Dr. Barbara Kahn (center), surrounded by a group of her research trainees in her laboratory at BIDMC and Harvard Medical School.

Kansas City native and renowned diabetes researcher Barbara Kahn, M.D., has been elected to the National Academy of Sciences (NAS).

Dr. Kahn is the George R. Minot Professor of Medicine at Harvard Medical School, vice chair for research strategy in the Department of Medicine at Beth Israel Deaconess Medical Center (BIDMC) and a senior associate member of the Broad Institute of the Massachusetts Institute of Technology and Harvard University. 

She is one of 84 new members and 21 new foreign associates elected on May 2 to the NAS “in recognition of their distinguished and continuing achievements in original research,” the organization said in a news release. The honorees will be officially inducted into the NAS at its annual meeting next year, NAS spokeswoman Molly Galvin said. Honorees are elected to the NAS for their lifetimes.

Dr. Kahn said she was honored by the recognition of the research she and her team of researchers have conducted during the past 30 years to understand the basic pathophysiology of diabetes.

“This award recognizes not only me but the whole team of people who have worked with me on this research,” she said.

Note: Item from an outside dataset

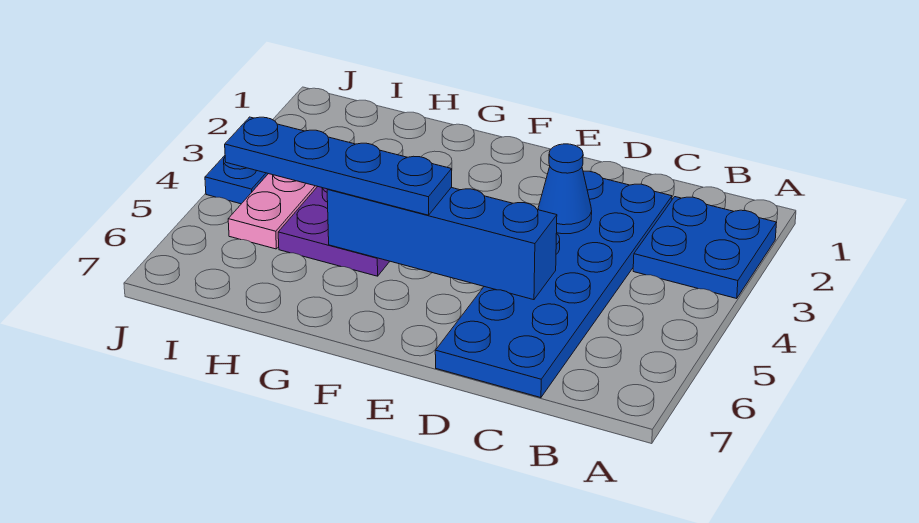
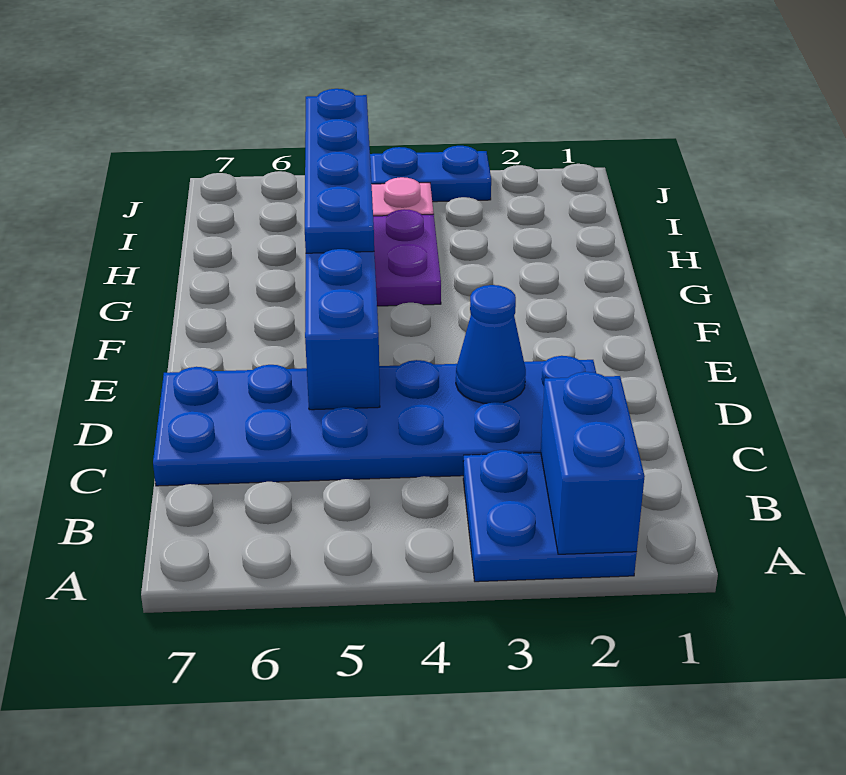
none -> blue brick A2:B2 level 2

A majority of the scientists elected to membership in the NAS work in disciplines such as physics, mathematics, astronomy and astrophysics, and a very small percentage are biomedical researchers, she said.

There is diabetes in Dr. Kahn’s family, and this is one of the factors that prompted her to focus on the disease in her work.

“I went to medical school to understand how the human body works,” she said. “I was very interested in learning how to help people live with chronic conditions. I thought we could make inroads in helping people adjust to diabetes. There was a lot we didn’t know about why it occurred and how insulin works.”

Type 2 diabetes is linked to obesity and a sedentary lifestyle, but not everyone who gets the disease is overweight and not every overweight person develops diabetes, she said. 

“It’s not a (personal) failure, because there is a strong genetic component to it,” she said. “Within that genetic predisposition, the risk for type 2 diabetes can be modified by diet and exercise. And aging is another risk factor.”

Dr. Kahn was born in Kansas City, Missouri, and grew up in Fairway, Kansas. She left Kansas to attend college at Stanford University in Palo Alto, California, and has lived on the West Coast or East Coast since 1968. Her mother, Sybil Kahn, and brothers, Norman Jr. and Fred and their families, live in the Kansas City area while her brother, Ted, lives in Colorado. One of her nieces, Kara Kahn, is active in Hillel at the University of Kansas.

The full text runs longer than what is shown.